## TASK BRIEF:
Update the material below by replacing every occurrence of "Gratis offerte" with "Vrijblijvende offerte", leaving all other text unchanged.
━━━━━ INFORMATION GIVEN
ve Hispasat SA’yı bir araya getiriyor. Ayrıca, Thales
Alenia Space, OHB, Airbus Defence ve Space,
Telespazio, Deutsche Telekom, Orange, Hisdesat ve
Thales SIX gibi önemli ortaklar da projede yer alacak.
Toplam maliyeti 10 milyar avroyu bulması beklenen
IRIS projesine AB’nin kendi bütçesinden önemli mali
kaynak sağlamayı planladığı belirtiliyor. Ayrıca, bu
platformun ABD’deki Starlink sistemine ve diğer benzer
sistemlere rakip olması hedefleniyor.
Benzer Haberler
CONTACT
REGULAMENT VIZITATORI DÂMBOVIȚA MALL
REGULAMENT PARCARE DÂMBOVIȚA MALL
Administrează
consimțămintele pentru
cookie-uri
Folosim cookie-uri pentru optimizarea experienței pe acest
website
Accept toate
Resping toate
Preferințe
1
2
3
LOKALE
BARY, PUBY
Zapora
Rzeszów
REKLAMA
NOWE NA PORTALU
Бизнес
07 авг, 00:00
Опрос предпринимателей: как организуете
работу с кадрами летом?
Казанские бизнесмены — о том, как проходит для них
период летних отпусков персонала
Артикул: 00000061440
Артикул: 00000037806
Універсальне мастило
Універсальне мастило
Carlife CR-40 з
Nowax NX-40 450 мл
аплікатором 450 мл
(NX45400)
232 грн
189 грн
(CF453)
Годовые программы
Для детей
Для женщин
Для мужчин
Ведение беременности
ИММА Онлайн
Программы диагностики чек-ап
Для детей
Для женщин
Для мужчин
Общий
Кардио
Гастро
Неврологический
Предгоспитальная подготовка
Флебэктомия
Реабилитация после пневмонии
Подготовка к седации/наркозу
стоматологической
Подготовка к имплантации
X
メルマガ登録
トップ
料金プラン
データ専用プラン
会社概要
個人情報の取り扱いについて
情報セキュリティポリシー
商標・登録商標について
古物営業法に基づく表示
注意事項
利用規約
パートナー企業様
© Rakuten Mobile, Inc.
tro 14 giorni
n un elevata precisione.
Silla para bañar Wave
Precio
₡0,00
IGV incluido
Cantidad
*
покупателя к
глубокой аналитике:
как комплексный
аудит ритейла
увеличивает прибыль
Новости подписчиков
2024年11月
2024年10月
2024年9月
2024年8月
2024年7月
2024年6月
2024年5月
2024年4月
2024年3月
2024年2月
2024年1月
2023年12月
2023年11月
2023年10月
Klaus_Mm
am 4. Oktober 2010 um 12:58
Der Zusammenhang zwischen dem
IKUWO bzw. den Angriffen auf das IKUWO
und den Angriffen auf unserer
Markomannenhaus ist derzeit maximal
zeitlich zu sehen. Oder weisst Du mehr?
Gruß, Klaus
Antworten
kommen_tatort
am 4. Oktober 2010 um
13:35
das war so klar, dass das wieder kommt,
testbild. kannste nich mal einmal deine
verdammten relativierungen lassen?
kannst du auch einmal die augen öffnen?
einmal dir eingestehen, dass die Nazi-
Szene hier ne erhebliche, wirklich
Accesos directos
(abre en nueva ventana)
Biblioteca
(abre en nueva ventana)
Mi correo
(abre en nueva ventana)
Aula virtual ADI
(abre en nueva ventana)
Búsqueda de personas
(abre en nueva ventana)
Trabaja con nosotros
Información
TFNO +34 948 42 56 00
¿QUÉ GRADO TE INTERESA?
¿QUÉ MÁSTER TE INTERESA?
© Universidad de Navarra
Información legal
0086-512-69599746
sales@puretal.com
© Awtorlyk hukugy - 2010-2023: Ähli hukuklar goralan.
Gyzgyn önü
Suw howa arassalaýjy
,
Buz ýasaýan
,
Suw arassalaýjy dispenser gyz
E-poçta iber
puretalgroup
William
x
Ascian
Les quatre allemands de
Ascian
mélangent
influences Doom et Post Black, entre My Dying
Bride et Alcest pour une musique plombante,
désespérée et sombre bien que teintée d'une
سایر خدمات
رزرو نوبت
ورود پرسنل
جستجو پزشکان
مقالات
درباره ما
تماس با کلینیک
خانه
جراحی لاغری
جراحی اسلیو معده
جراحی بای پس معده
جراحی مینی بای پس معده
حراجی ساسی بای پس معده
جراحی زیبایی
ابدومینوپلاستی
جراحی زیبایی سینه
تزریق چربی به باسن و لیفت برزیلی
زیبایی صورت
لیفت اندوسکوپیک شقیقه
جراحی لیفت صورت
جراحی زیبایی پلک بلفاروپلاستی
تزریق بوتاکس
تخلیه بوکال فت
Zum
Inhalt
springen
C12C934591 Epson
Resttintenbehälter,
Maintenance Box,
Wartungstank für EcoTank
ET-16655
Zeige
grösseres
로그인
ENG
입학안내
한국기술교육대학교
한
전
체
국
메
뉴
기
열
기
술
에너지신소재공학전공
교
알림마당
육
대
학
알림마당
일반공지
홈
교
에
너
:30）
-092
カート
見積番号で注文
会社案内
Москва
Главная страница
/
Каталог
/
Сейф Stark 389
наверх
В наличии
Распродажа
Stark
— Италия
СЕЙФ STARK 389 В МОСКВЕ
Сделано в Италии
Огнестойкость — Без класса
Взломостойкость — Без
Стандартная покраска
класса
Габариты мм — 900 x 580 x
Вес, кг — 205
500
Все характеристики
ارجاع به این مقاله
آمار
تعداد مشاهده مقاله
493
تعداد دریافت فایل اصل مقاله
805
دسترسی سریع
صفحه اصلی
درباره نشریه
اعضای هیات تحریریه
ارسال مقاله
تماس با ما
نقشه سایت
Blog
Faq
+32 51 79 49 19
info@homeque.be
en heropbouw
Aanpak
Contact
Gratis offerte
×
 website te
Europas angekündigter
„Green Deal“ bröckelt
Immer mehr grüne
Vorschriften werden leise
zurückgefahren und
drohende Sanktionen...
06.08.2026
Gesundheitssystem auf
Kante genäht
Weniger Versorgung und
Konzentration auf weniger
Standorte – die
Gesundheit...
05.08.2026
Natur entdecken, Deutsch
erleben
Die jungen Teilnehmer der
━━━━━━━━━━
## RESPONSE TO THIS EXERCISE:
ve Hispasat SA’yı bir araya getiriyor. Ayrıca, Thales
Alenia Space, OHB, Airbus Defence ve Space,
Telespazio, Deutsche Telekom, Orange, Hisdesat ve
Thales SIX gibi önemli ortaklar da projede yer alacak.
Toplam maliyeti 10 milyar avroyu bulması beklenen
IRIS projesine AB’nin kendi bütçesinden önemli mali
kaynak sağlamayı planladığı belirtiliyor. Ayrıca, bu
platformun ABD’deki Starlink sistemine ve diğer benzer
sistemlere rakip olması hedefleniyor.
Benzer Haberler
CONTACT
REGULAMENT VIZITATORI DÂMBOVIȚA MALL
REGULAMENT PARCARE DÂMBOVIȚA MALL
Administrează
consimțămintele pentru
cookie-uri
Folosim cookie-uri pentru optimizarea experienței pe acest
website
Accept toate
Resping toate
Preferințe
1
2
3
LOKALE
BARY, PUBY
Zapora
Rzeszów
REKLAMA
NOWE NA PORTALU
Бизнес
07 авг, 00:00
Опрос предпринимателей: как организуете
работу с кадрами летом?
Казанские бизнесмены — о том, как проходит для них
период летних отпусков персонала
Артикул: 00000061440
Артикул: 00000037806
Універсальне мастило
Універсальне мастило
Carlife CR-40 з
Nowax NX-40 450 мл
аплікатором 450 мл
(NX45400)
232 грн
189 грн
(CF453)
Годовые программы
Для детей
Для женщин
Для мужчин
Ведение беременности
ИММА Онлайн
Программы диагностики чек-ап
Для детей
Для женщин
Для мужчин
Общий
Кардио
Гастро
Неврологический
Предгоспитальная подготовка
Флебэктомия
Реабилитация после пневмонии
Подготовка к седации/наркозу
стоматологической
Подготовка к имплантации
X
メルマガ登録
トップ
料金プラン
データ専用プラン
会社概要
個人情報の取り扱いについて
情報セキュリティポリシー
商標・登録商標について
古物営業法に基づく表示
注意事項
利用規約
パートナー企業様
© Rakuten Mobile, Inc.
tro 14 giorni
n un elevata precisione.
Silla para bañar Wave
Precio
₡0,00
IGV incluido
Cantidad
*
покупателя к
глубокой аналитике:
как комплексный
аудит ритейла
увеличивает прибыль
Новости подписчиков
2024年11月
2024年10月
2024年9月
2024年8月
2024年7月
2024年6月
2024年5月
2024年4月
2024年3月
2024年2月
2024年1月
2023年12月
2023年11月
2023年10月
Klaus_Mm
am 4. Oktober 2010 um 12:58
Der Zusammenhang zwischen dem
IKUWO bzw. den Angriffen auf das IKUWO
und den Angriffen auf unserer
Markomannenhaus ist derzeit maximal
zeitlich zu sehen. Oder weisst Du mehr?
Gruß, Klaus
Antworten
kommen_tatort
am 4. Oktober 2010 um
13:35
das war so klar, dass das wieder kommt,
testbild. kannste nich mal einmal deine
verdammten relativierungen lassen?
kannst du auch einmal die augen öffnen?
einmal dir eingestehen, dass die Nazi-
Szene hier ne erhebliche, wirklich
Accesos directos
(abre en nueva ventana)
Biblioteca
(abre en nueva ventana)
Mi correo
(abre en nueva ventana)
Aula virtual ADI
(abre en nueva ventana)
Búsqueda de personas
(abre en nueva ventana)
Trabaja con nosotros
Información
TFNO +34 948 42 56 00
¿QUÉ GRADO TE INTERESA?
¿QUÉ MÁSTER TE INTERESA?
© Universidad de Navarra
Información legal
0086-512-69599746
sales@puretal.com
© Awtorlyk hukugy - 2010-2023: Ähli hukuklar goralan.
Gyzgyn önü
Suw howa arassalaýjy
,
Buz ýasaýan
,
Suw arassalaýjy dispenser gyz
E-poçta iber
puretalgroup
William
x
Ascian
Les quatre allemands de
Ascian
mélangent
influences Doom et Post Black, entre My Dying
Bride et Alcest pour une musique plombante,
désespérée et sombre bien que teintée d'une
سایر خدمات
رزرو نوبت
ورود پرسنل
جستجو پزشکان
مقالات
درباره ما
تماس با کلینیک
خانه
جراحی لاغری
جراحی اسلیو معده
جراحی بای پس معده
جراحی مینی بای پس معده
حراجی ساسی بای پس معده
جراحی زیبایی
ابدومینوپلاستی
جراحی زیبایی سینه
تزریق چربی به باسن و لیفت برزیلی
زیبایی صورت
لیفت اندوسکوپیک شقیقه
جراحی لیفت صورت
جراحی زیبایی پلک بلفاروپلاستی
تزریق بوتاکس
تخلیه بوکال فت
Zum
Inhalt
springen
C12C934591 Epson
Resttintenbehälter,
Maintenance Box,
Wartungstank für EcoTank
ET-16655
Zeige
grösseres
로그인
ENG
입학안내
한국기술교육대학교
한
전
체
국
메
뉴
기
열
기
술
에너지신소재공학전공
교
알림마당
육
대
학
알림마당
일반공지
홈
교
에
너
:30）
-092
カート
見積番号で注文
会社案内
Москва
Главная страница
/
Каталог
/
Сейф Stark 389
наверх
В наличии
Распродажа
Stark
— Италия
СЕЙФ STARK 389 В МОСКВЕ
Сделано в Италии
Огнестойкость — Без класса
Взломостойкость — Без
Стандартная покраска
класса
Габариты мм — 900 x 580 x
Вес, кг — 205
500
Все характеристики
ارجاع به این مقاله
آمار
تعداد مشاهده مقاله
493
تعداد دریافت فایل اصل مقاله
805
دسترسی سریع
صفحه اصلی
درباره نشریه
اعضای هیات تحریریه
ارسال مقاله
تماس با ما
نقشه سایت
Blog
Faq
+32 51 79 49 19
info@homeque.be
en heropbouw
Aanpak
Contact
Vrijblijvende offerte
×
 website te
Europas angekündigter
„Green Deal“ bröckelt
Immer mehr grüne
Vorschriften werden leise
zurückgefahren und
drohende Sanktionen...
06.08.2026
Gesundheitssystem auf
Kante genäht
Weniger Versorgung und
Konzentration auf weniger
Standorte – die
Gesundheit...
05.08.2026
Natur entdecken, Deutsch
erleben
Die jungen Teilnehmer der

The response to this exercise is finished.